START Data under study
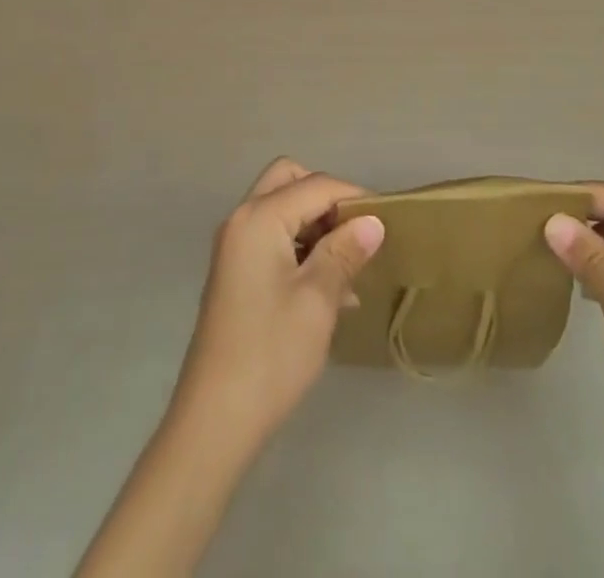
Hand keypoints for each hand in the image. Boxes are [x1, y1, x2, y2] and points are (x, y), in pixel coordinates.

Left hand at [172, 158, 384, 444]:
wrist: (214, 421)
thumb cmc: (271, 354)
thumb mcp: (318, 300)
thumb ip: (345, 252)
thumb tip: (373, 220)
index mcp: (259, 217)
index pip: (316, 185)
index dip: (354, 197)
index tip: (388, 218)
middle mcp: (242, 219)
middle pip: (290, 181)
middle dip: (326, 197)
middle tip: (357, 232)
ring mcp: (235, 246)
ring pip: (282, 209)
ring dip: (316, 225)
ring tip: (351, 266)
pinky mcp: (236, 272)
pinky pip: (274, 237)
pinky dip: (301, 247)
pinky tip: (331, 289)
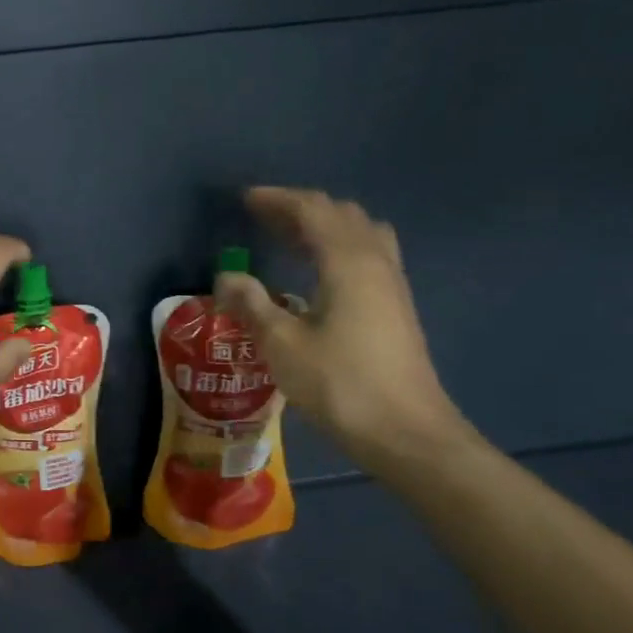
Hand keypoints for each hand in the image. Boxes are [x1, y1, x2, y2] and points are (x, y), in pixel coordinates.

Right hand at [217, 187, 466, 465]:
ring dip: (324, 227)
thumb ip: (252, 304)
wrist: (407, 433)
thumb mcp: (282, 345)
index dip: (278, 200)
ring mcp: (392, 286)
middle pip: (341, 215)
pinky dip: (337, 249)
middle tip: (263, 218)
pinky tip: (317, 275)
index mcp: (349, 263)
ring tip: (290, 239)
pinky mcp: (396, 308)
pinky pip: (367, 257)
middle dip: (301, 209)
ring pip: (360, 234)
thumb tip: (225, 275)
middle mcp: (376, 263)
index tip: (245, 200)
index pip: (313, 210)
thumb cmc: (340, 384)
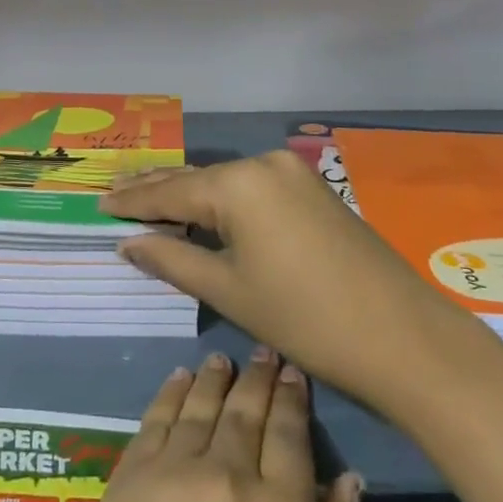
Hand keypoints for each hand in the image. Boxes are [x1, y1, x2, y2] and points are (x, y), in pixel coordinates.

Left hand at [61, 348, 359, 501]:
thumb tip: (346, 478)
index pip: (290, 433)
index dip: (293, 397)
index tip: (294, 373)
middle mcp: (228, 477)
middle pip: (246, 409)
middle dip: (258, 378)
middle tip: (264, 355)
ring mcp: (172, 472)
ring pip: (200, 404)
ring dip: (215, 377)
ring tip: (224, 361)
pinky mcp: (127, 478)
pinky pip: (155, 418)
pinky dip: (171, 392)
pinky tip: (180, 378)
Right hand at [104, 151, 450, 416]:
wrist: (404, 338)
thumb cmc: (305, 319)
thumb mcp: (230, 291)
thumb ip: (173, 259)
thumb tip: (128, 241)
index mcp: (238, 183)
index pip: (170, 191)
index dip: (132, 201)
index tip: (98, 203)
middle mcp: (263, 163)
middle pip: (197, 178)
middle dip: (156, 189)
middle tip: (115, 192)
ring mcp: (293, 173)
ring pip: (225, 181)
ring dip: (190, 193)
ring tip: (149, 198)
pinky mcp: (313, 190)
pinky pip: (252, 188)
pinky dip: (223, 199)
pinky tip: (203, 208)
END Data under study
*Exercise description*
From the first line above through the line containing "middle pip: (290, 181)", copy everything exactly, without the pictures.

*Output of the exercise*
Hand keypoints for each hand in the image. Boxes are [x1, y1, x2, y2] and points are (x, y), in pixel coordinates.

Left hand at [172, 158, 384, 444]:
wrist: (214, 421)
thumb cmc: (271, 354)
thumb mcp: (318, 300)
thumb ip: (345, 252)
thumb tip: (373, 220)
index mcp: (259, 217)
index pip: (316, 185)
index dip: (354, 197)
index tip: (388, 218)
middle mcp: (242, 219)
middle pip: (290, 181)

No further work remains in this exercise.